_TEXTO PROPORCIONADO:_
# # # # #

Juegos del tiempo

Por: Mario Valverde M.

Uno de los gritos más esperados era el del vecino amigo:

-Vení a jugar.

El grito de la barra movía todos los deseos. No había otra motivación.  Ni siquiera la tarea de la escuela. No más era asomarse por la ventana, con la señal de la mano avisar que ya iba. Correr, avisar a la mamá que ya veníamos.  Ese “ya veníamos”,  podían ser las horas de todo el día, con el grito del mediodía, del “vení a comer”. Tragarse la comida, el recordatorio del “ya hiciste la tarea” y corra de nuevo a la calle. El concepto de calle era sinónimo de libertad. Era el espacio para socializar, luchar, pelear, compartir, competir, activar todas las neuronas y todas las estrategias cognitivas de las inferencias, analogías, competencias, y todos los músculos posibles, aun con el riesgo de las chililladas por pasarnos de la hora. Me puse a hacer una lista de los juegos: mejenga, salvo al tarro, puro, ladrones y policías, encumbrar papelotes, tirar con la flecha, palillos chinos, jalar con un palo el aro de bicicleta, meterse debajo de la llanta, irse a bañar en pozas, andar en bici, cromos, chócolas, rayuela, volar aviones de papel y navegar barquitos de papel por los caños, después de las lluvias o con ellas, cazar mariposas o buscar barro de hoya para hacer muñecos y comprar postales para llenar los álbumes de jugadores o peleadores de lucha libre. El tiempo se extendía hasta el horizonte de cada día.

# # # # #

_DATOS MOSTRADOS:_
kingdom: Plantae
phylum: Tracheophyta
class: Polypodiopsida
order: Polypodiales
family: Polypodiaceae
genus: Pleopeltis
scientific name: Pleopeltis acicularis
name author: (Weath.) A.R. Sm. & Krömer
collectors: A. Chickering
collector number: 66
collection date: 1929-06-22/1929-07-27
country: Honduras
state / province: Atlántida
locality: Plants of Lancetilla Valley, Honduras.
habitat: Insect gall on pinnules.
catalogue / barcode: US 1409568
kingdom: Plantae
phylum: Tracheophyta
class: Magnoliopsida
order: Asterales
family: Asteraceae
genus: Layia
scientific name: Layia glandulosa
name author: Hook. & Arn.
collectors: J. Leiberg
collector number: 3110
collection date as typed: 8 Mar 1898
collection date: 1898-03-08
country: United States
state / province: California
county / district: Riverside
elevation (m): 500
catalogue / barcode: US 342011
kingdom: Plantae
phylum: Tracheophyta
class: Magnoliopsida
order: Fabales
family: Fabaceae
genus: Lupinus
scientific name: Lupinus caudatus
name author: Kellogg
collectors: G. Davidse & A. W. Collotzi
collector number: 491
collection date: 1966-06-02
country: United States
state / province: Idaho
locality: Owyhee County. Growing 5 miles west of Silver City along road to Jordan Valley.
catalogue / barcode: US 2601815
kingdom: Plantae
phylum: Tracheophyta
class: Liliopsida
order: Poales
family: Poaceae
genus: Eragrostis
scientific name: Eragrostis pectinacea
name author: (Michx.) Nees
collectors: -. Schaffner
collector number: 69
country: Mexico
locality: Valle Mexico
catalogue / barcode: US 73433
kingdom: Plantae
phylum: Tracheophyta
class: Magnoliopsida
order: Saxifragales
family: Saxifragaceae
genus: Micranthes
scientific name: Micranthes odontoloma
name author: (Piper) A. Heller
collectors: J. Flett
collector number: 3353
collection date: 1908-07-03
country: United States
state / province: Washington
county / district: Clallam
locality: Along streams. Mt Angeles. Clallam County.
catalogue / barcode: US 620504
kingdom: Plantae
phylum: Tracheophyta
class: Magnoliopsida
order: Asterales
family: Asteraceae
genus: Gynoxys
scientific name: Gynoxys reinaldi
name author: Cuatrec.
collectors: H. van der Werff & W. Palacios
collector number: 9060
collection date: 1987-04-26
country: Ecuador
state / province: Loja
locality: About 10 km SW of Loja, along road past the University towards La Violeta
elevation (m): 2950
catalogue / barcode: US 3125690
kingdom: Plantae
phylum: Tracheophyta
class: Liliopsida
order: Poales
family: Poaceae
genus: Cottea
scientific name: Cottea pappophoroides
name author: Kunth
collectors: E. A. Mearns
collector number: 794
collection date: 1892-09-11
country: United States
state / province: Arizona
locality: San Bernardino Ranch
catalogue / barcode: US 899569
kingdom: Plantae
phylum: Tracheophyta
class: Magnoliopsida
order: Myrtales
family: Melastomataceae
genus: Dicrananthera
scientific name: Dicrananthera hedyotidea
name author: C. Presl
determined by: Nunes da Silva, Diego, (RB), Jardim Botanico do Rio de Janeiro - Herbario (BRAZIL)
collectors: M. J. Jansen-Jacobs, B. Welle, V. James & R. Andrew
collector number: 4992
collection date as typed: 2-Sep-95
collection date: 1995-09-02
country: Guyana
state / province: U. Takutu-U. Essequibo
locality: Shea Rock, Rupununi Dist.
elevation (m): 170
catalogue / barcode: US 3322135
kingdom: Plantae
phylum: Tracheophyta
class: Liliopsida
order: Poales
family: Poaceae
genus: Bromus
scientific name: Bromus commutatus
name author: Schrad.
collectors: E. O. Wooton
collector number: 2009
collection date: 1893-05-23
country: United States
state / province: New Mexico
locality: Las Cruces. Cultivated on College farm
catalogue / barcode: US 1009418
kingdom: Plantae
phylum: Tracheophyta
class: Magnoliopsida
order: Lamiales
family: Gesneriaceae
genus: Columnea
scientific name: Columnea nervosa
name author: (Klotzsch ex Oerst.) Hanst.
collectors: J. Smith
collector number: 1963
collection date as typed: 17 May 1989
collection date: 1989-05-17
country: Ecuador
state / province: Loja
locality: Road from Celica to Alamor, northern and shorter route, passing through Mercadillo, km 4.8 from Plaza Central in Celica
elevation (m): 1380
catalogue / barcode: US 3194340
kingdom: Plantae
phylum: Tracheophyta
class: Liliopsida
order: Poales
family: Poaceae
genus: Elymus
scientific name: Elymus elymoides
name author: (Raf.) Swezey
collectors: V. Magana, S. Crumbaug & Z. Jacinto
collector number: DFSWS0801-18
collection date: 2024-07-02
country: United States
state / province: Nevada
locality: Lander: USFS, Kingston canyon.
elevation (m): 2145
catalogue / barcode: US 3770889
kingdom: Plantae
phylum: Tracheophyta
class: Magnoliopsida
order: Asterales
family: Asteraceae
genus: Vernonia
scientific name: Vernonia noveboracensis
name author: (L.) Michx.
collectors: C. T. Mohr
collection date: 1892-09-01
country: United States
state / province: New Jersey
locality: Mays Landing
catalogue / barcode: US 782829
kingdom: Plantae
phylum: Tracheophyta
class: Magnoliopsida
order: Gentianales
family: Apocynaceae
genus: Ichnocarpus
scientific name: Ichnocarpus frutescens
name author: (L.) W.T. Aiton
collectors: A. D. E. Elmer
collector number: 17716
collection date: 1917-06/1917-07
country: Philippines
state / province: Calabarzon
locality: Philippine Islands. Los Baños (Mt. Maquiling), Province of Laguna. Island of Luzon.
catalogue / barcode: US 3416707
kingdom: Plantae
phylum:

# # # # #

_TAREAS:_
[A] Convierte en una lista el párrafo del texto sobre los juegos que empieza con «El grito de la barra movía». Conserva sus datos principales.
[B] Según el texto sobre los juegos, ¿son correctas estas afirmaciones? Responde sí o no a cada una y cita las palabras del texto que lo deciden. (i) La tarea de la escuela motivaba más que el grito de la barra. (ii) La calle se asociaba con la libertad. (iii) Los barquitos de papel se navegaban en el río.

_RESULTADOS DEL EJERCICIO:_
[A]
- El grito de la barra era la única motivación, más que la tarea de la escuela.
- Bastaba asomarse por la ventana, hacer una señal con la mano y avisar a la mamá: «ya veníamos».
- Ese «ya veníamos» podía durar todo el día. Solo lo interrumpía al mediodía el grito de «vení a comer».
- Después de tragarse la comida y oír el recordatorio de la tarea, se volvía corriendo a la calle.
- La calle era sinónimo de libertad. Ahí se socializaba, se luchaba, se peleaba, se compartía, se competía y se ponían en marcha la mente y los músculos. Se corría el riesgo de recibir chililladas por pasarse de la hora.
- Entre los juegos estaban la mejenga, el salvo al tarro, el puro, ladrones y policías, encumbrar papelotes, tirar con la flecha, los palillos chinos, el aro de bicicleta, bañarse en pozas, andar en bici, los cromos, las chócolas y la rayuela. También se volaban aviones de papel, se navegaban barquitos de papel por los caños, se cazaban mariposas, se hacían muñecos de barro y se llenaban álbumes de postales.
- El tiempo se extendía hasta el horizonte de cada día.

[B]
(i) No: «Ni siquiera la tarea de la escuela.»
(ii) Sí: «El concepto de calle era sinónimo de libertad.»
(iii) No: «navegar barquitos de papel por los caños».